Sharon: “The New Covenant”


Our friend Sharon reflects on the “new covenant” in Jeremiah’s prophecy and in our lives as believers in Jesus.

jeremiah newcovenant

When we reflect on the reality of the new covenant (in Hebrew there is one expression for new covenant and New Testament) in Jesus and compare it with what is written in the prophecy of Jeremiah, chapter 31, verses 31-34, the question is raised about whether the new covenant (New Testament) and the reality that derives from it responds to the expectations raised by the prophet?

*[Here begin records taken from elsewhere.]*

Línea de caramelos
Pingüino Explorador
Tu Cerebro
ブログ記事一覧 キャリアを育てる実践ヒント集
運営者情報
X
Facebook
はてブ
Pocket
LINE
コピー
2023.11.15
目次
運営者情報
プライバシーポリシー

The prophet says: “The days are surely coming, says the Lord, when I will make a new covenant with the house of Israel and the house of Judah. It will not be like the covenant that I made with their ancestors when I took them by the hand to bring them out of the land of Egypt-- a covenant that they broke, though I was their husband, says the Lord. But this is the covenant that I will make with the house of Israel after those days, says the Lord: I will put my law within them, and I will write it on their hearts; and I will be their God, and they shall be my people. No longer shall they teach one another, or say to each other, "Know the Lord," for they shall all know me, from the least of them to the greatest, says the Lord; for I will forgive their iniquity, and remember their sin no more.”

However, reality shows that the new covenant (New Testament) is studied from back then until today and that there are still millions of people that do not even have a clue about what is in it.

One needs to note the words “within them” and “on their hearts”. That means that the covenant is an interior one in Jesus, which enables one to know it not in a didactic way, when one sits down and studies from a book and thus acquits knowledge intellectually. This is because learning from a book is not necessarily the way to get to know Jesus. Many sit and read or study the new covenant (New Testament) and this does not necessarily lead to Jesus. When the prophet says “they shall all know”, he means all who encounters or hears Jesus (then or now) and his or her heart was open to him, because interior knowing as is expressed in the new covenant can only take place in the heart of a person (“I will write it on their hearts”).

Those who opposed Jesus and argued against him, generally did not listen to him with understanding in their heart but rather brought their academic and intellectual learning and this created two opposing poles: intellect and heart, his opponents and Jesus. The opponents of Jesus then could be us today, even among those who are the clergy of today.

Let us pray that it be God’s will that with the spirit filling our hearts we might also know how to listen to Jesus and to others.